Play around with the protocol to protect your wrist, there is no set miracle package. And do some counter exercises/stretches for wrists
 
eccentrics, straight arm stretching (palms facing out push back of hands into hips and fingers to floor with shoulders back). Also I've heard folk banging on about bromelain supplements in order to speed up tendon healing. I've dabbled but don't know if my improvement was down to the first two, or just time, or it was some mad pinapple voodoo ?
 
mrjonathanr said:
Play around with the protocol to protect your wrist, there is no set miracle package. And do some counter exercises/stretches for wrists

I'm not really sure how to do that?? The current weights seem only just enough to stimulate the elbow tendon, and I'm doing them with a fairly standard position and fairly standard ROM from what I've seen. I'm pretty sure my wrist has to move back down from the inner forearm for ecc curls and rotate out as far as possible for ecc rotators and that's what aggravates it - specific ideas to avoid that would be welcome!

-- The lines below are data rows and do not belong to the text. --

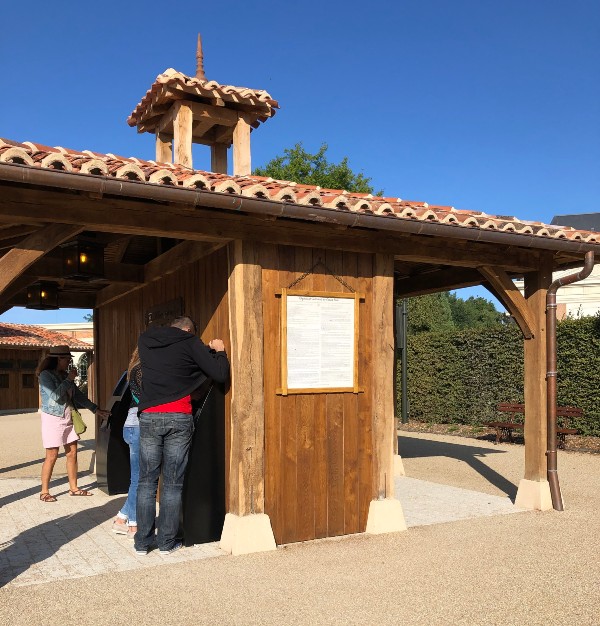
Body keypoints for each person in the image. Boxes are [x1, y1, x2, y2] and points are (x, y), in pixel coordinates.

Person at [135, 316, 229, 556]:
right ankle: (166, 543)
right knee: (173, 483)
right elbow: (219, 374)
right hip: (178, 416)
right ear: (188, 329)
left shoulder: (146, 340)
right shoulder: (190, 342)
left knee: (147, 482)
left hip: (149, 416)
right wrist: (219, 351)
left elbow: (169, 360)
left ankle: (143, 543)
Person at [37, 345, 110, 501]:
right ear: (58, 359)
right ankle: (44, 491)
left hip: (67, 416)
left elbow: (78, 396)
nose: (69, 362)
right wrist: (69, 380)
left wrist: (95, 409)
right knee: (52, 455)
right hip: (52, 418)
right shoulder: (45, 375)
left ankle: (74, 488)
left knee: (72, 453)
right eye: (67, 359)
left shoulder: (64, 375)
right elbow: (55, 396)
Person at [112, 347, 142, 538]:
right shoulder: (142, 369)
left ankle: (122, 517)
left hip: (130, 425)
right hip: (139, 426)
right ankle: (133, 523)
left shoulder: (132, 369)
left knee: (138, 477)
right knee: (139, 478)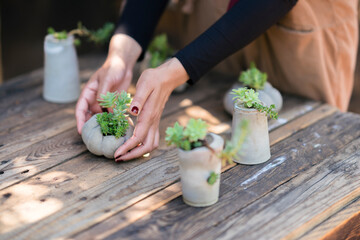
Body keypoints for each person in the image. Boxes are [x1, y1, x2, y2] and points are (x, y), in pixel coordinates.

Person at [76, 0, 359, 161]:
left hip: (299, 23)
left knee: (303, 148)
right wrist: (122, 54)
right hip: (215, 17)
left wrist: (179, 69)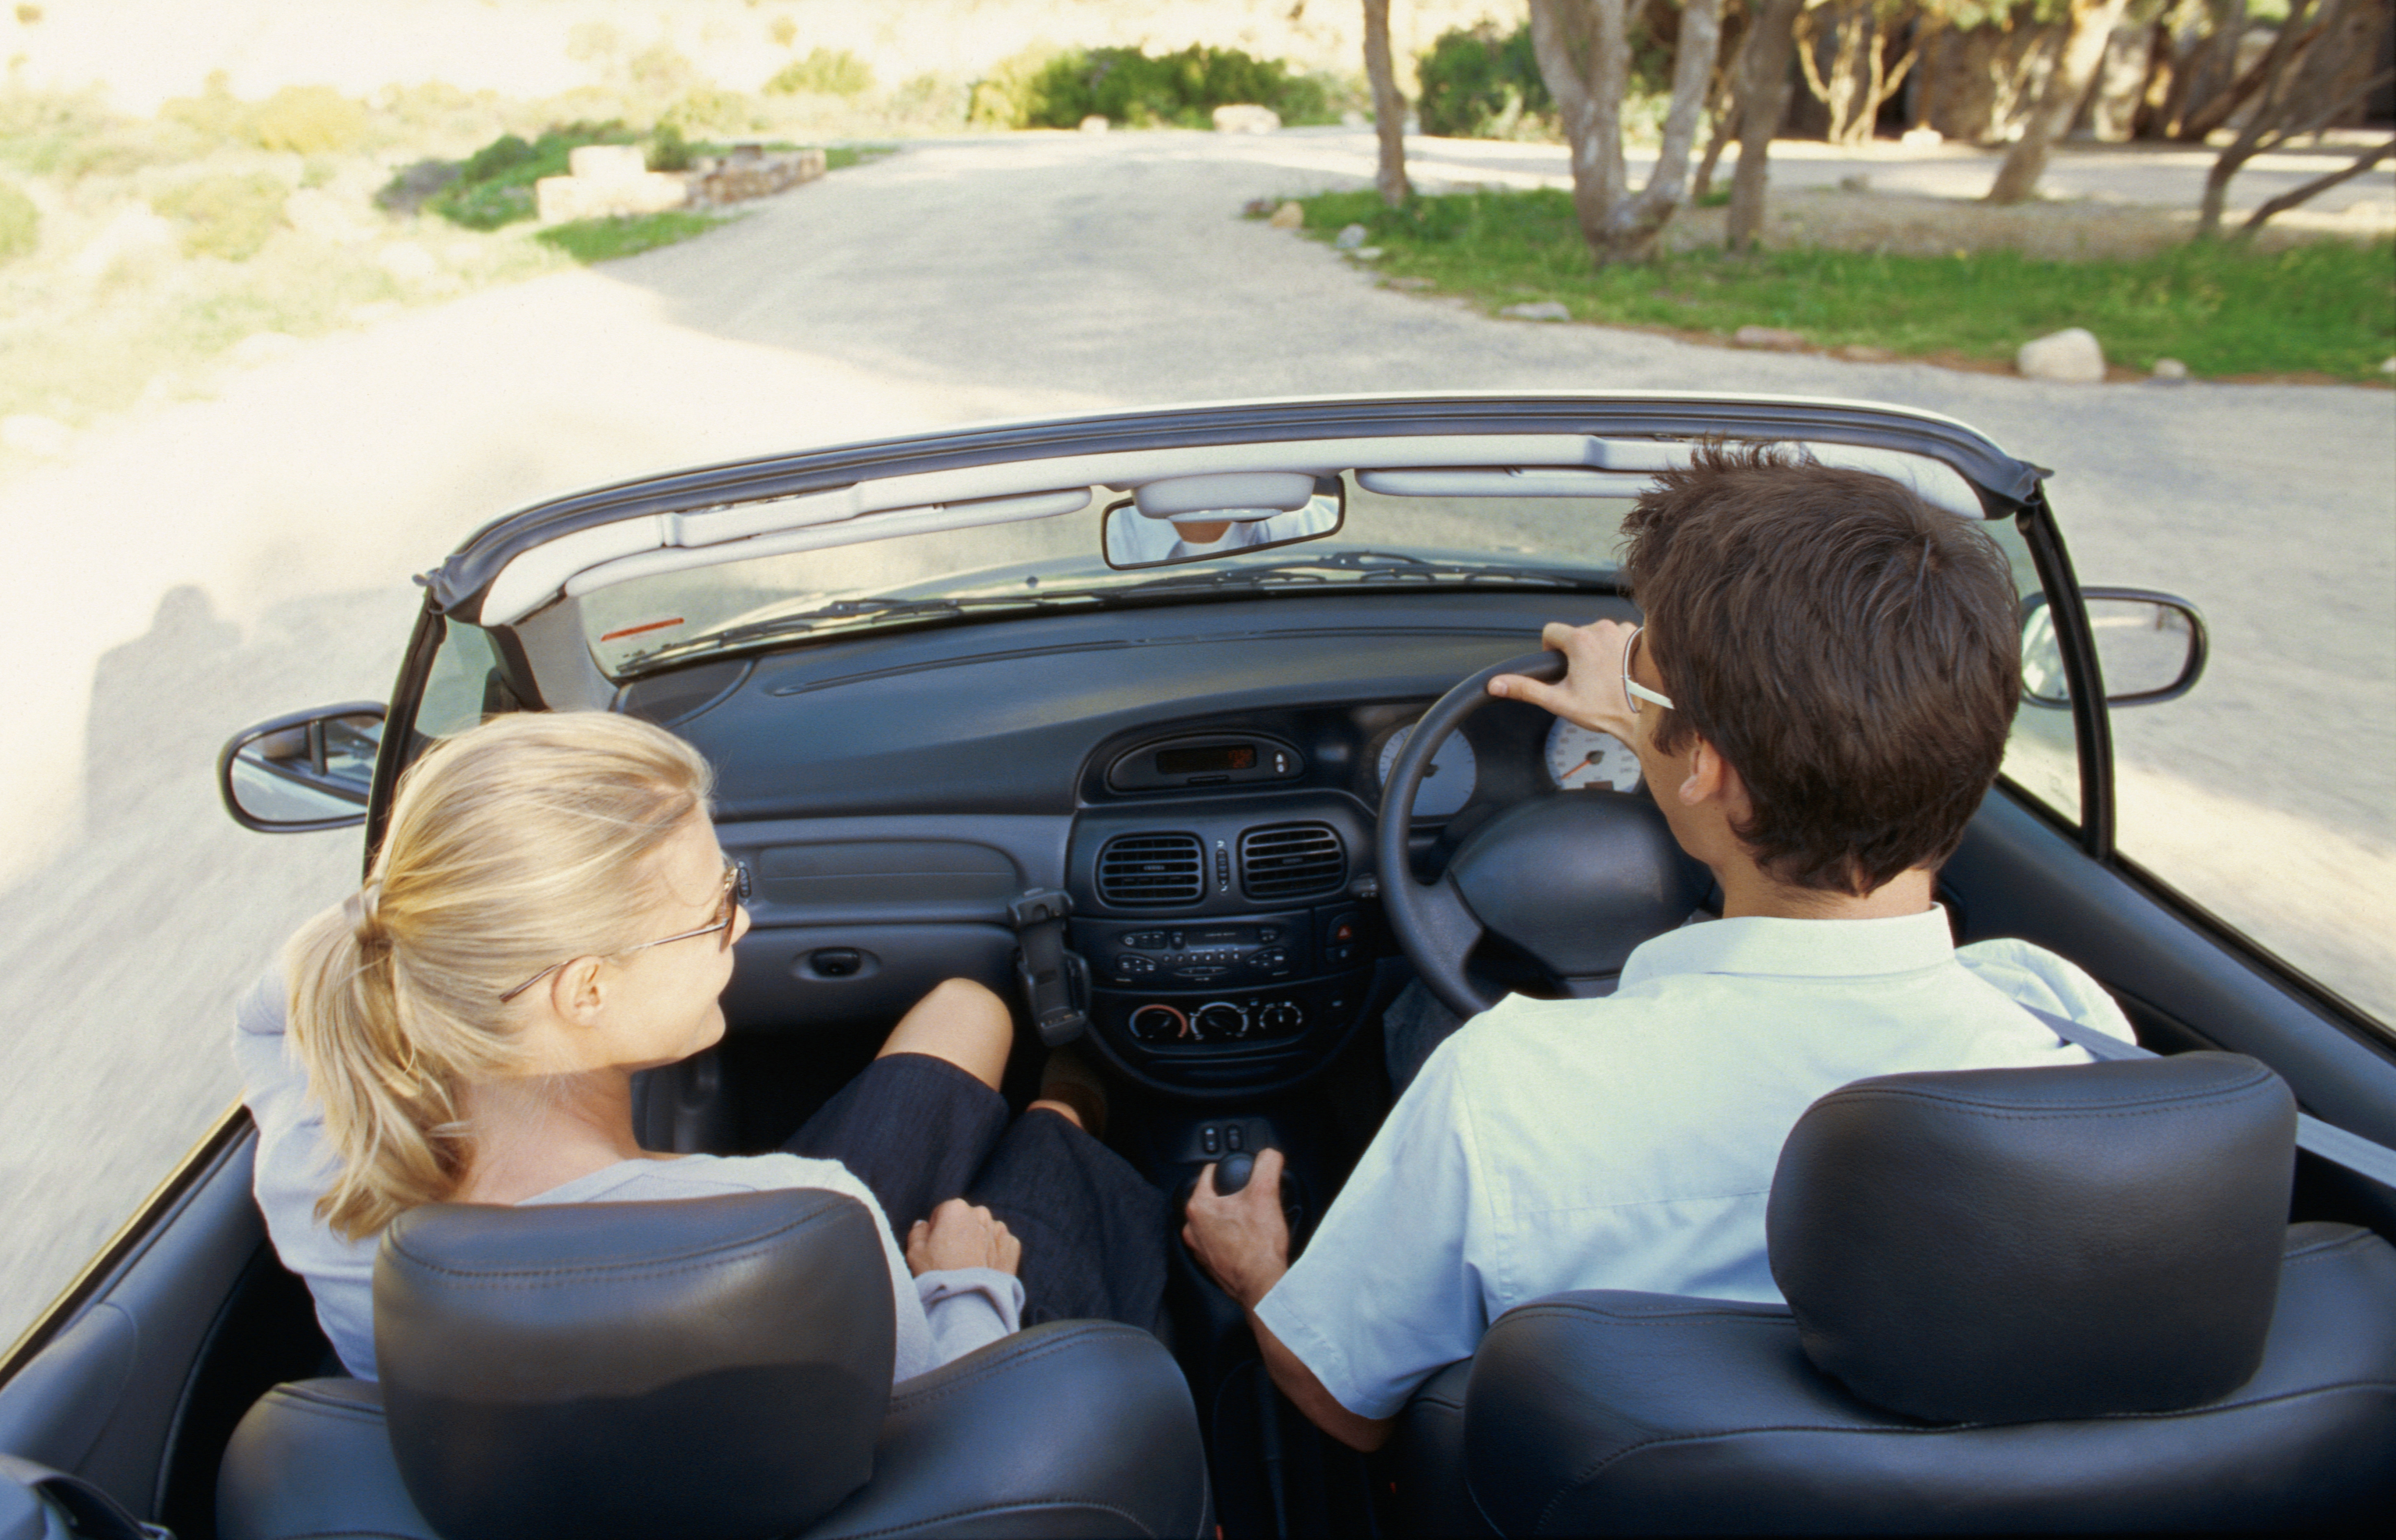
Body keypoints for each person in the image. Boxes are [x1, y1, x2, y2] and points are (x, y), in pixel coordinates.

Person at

I am doing stretches and massage for the wrist now, I'm not sure what counter exercises to do though??
 
Had recurrent trouble with golfers’ over the last years. Eccentrics worked for me to a certain extent, but did not provide durable relief. As soon as I restarted to do lock-off and compression exercises the trouble started again.
And yes, I’m aware those are known to be hard on the elbows. But still fun to train. Wisdom is not always a question of age ;)

Eight weeks back, I came across this link in the ‘tight forearm’ thread (thanks jfdm!):
https://youtu.be/mSZWSQSSEjE

As the static forearm stretches I tried before did not really seem to work for me, I followed this ‘pulsing’ advice and wrist prep sequence from the GMB guys for the last weeks and especially the elbow rotations working the pronator (2’33’’) felt as if they really hit the right spot. Overly tight pronators are one of the many possible causes of golfers’, so this is obviously the issue for me.

Four to six weeks later my elbows were completely painfree and even after starting to do lock-off / compression exercises again (while religiously maintaining the wrist prep work before and after), my elbows still feel good.

Also nice: They can be done almost anywhere, even at a desk and are really quick too. Easy to incorporate in routine and to make a habit out of it.